Power Electronics and Drives 4 ENG4187

  • Academic Session: 2019-20
  • School: School of Engineering
  • Credits: 20
  • Level: Level 4 (SCQF level 10)
  • Typically Offered: Semester 1
  • Available to Visiting Students: Yes
  • Available to Erasmus Students: No

Short Description

This is an advanced course in power electronics, providing insight into the devices, circuits and software used to control electric motors and generators. Students are prepared to design such systems, along with their cooling techniques, and associated dc-dc convertors and power converters for various applications.



Requirements of Entry

Mandatory Entry Requirements


Recommended Entry Requirements


Excluded Courses





80% Written Examination

20% Report

Main Assessment In: December

Are reassessment opportunities available for all summative assessments? Not applicable

Reassessments are normally available for all courses, except those which contribute to the Honours classification. For non Honours courses, students are offered reassessment in all or any of the components of assessment if the satisfactory (threshold) grade for the overall course is not achieved at the first attempt. This is normally grade D3 for undergraduate students and grade C3 for postgraduate students. Exceptionally it may not be possible to offer reassessment of some coursework items, in which case the mark achieved at the first attempt will be counted towards the final course grade. Any such exceptions for this course are described below. 

Course Aims

This aims of this course are to:

■ provide students with an appreciation of the range of power electronic devices and circuits in modern, practical, high power electrical systems;

■ develop a solid understanding of the operation of electronic control systems in high power electronics;

■ prepare students to design such systems.
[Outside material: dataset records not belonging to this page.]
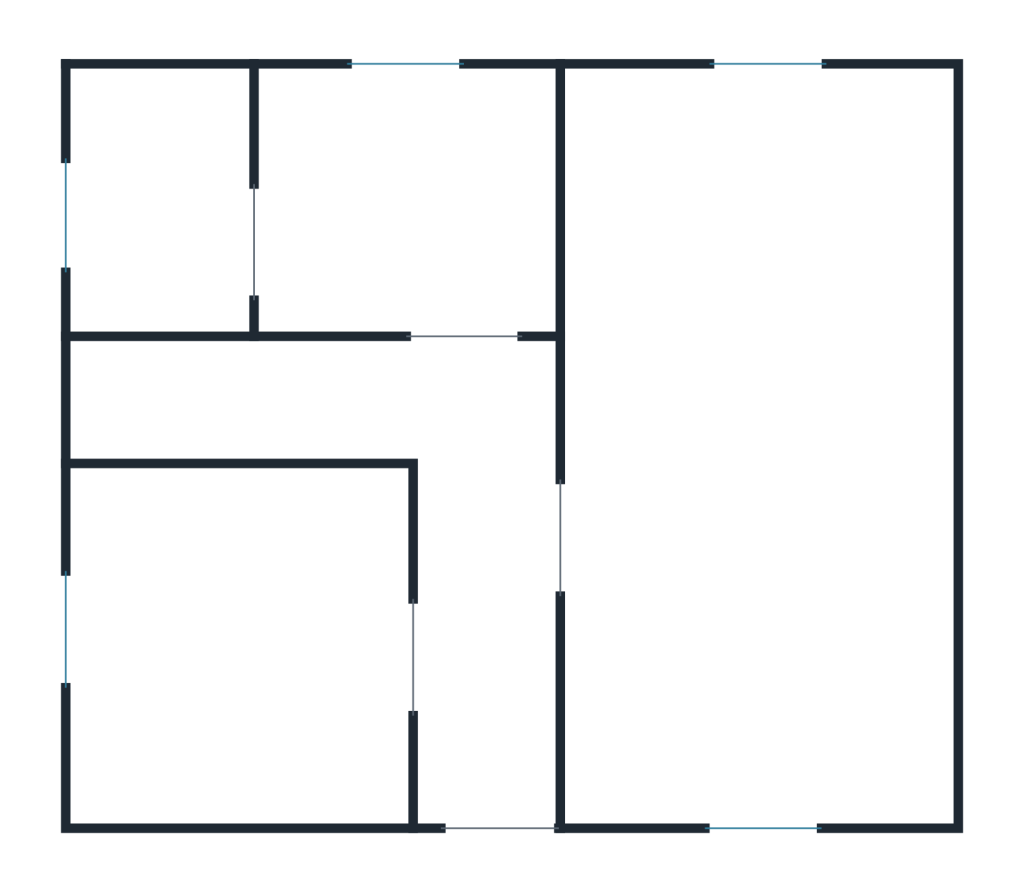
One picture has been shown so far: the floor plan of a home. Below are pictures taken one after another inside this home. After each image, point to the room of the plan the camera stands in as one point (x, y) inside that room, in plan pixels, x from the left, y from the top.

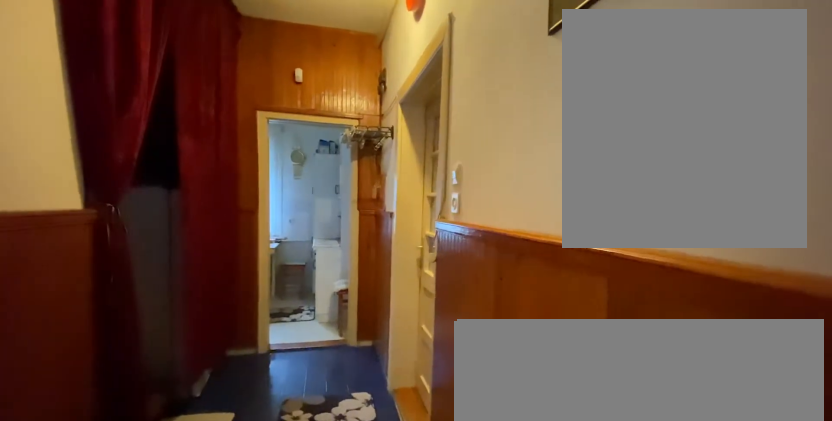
(490, 660)
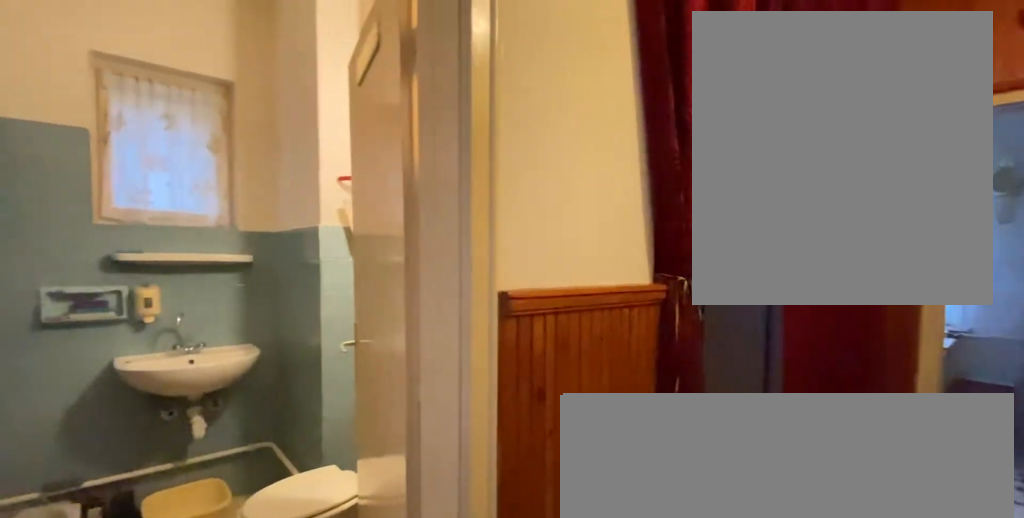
(490, 660)
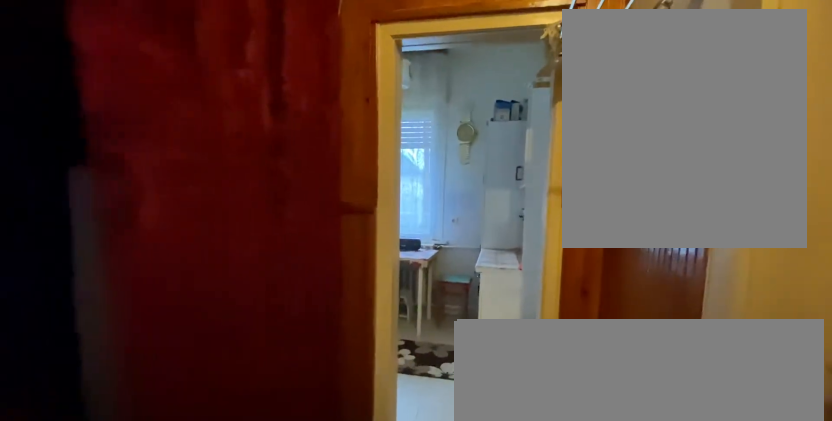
(490, 660)
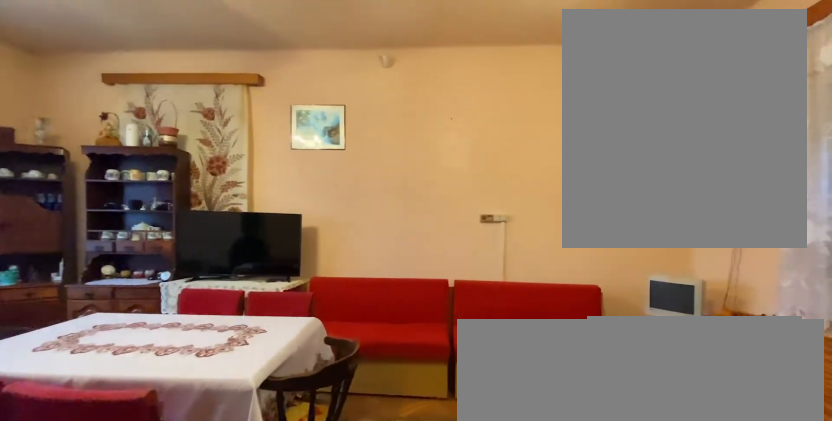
(777, 465)
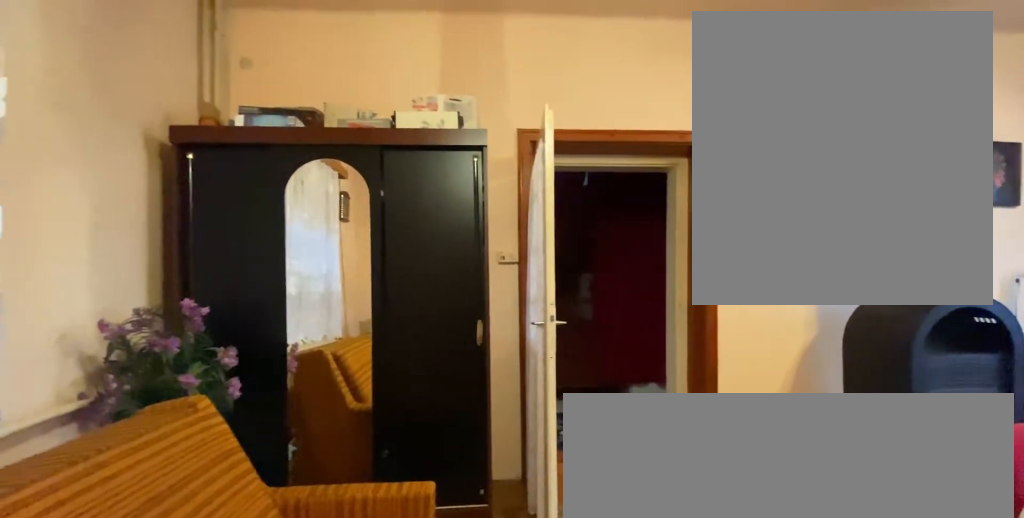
(778, 465)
Intended Learning Outcomes of Course

By the end of this course students will be able to:

■ design and construct dc-dc converters with power ratings of ~10-100 W;

■ evaluate the performance and efficiency of a range of advanced dc-dc converter designs;

■ explain how to exploit the behaviour of dc-dc convertors for maximum power point tracking;

■ identify different thermal management techniques in current industrial use;

■ assess the performance of cooling systems in steady state;

■ predict the thermal behaviour of power systems during transient events;

■ list common power amplifier classifications;

■ assess high power linear amplifier suitability with reference to specified load characteristics;

■ contrast the performance and efficiency of power amplifiers using differing topologies;

■ identify motor drive topologies for a range of practical motors-including brushless dc, permanent magnet ac (embracing vector control), and induction machines;

■ analyse and design optimal drive systems for a range of applications, selecting the appropriate motor type;

■ critique different motor types and control options for fan, pump and actuator purposes;

■ illustrate the benefits of various generator topologies-including permanent magnet generators and induction generators (embracing doubly-fed induction generators);

■ contrast convertor topologies in terms of power quality, cost and efficiency;

■ select and integrate drive convertor components for a given turbine specification and electrical load;

Minimum Requirement for Award of Credits

Students must attend the degree examination and submit at least 75% by weight of the other components of

the course's summative assessment.

Students must attend the timetabled laboratory classes.

Note that these are minimum requirements: good students will achieve far higher participation/submission

rates. Any student who misses an assessment or a significant number of classes because of illness or

other good cause should report this by completing a MyCampus absence report.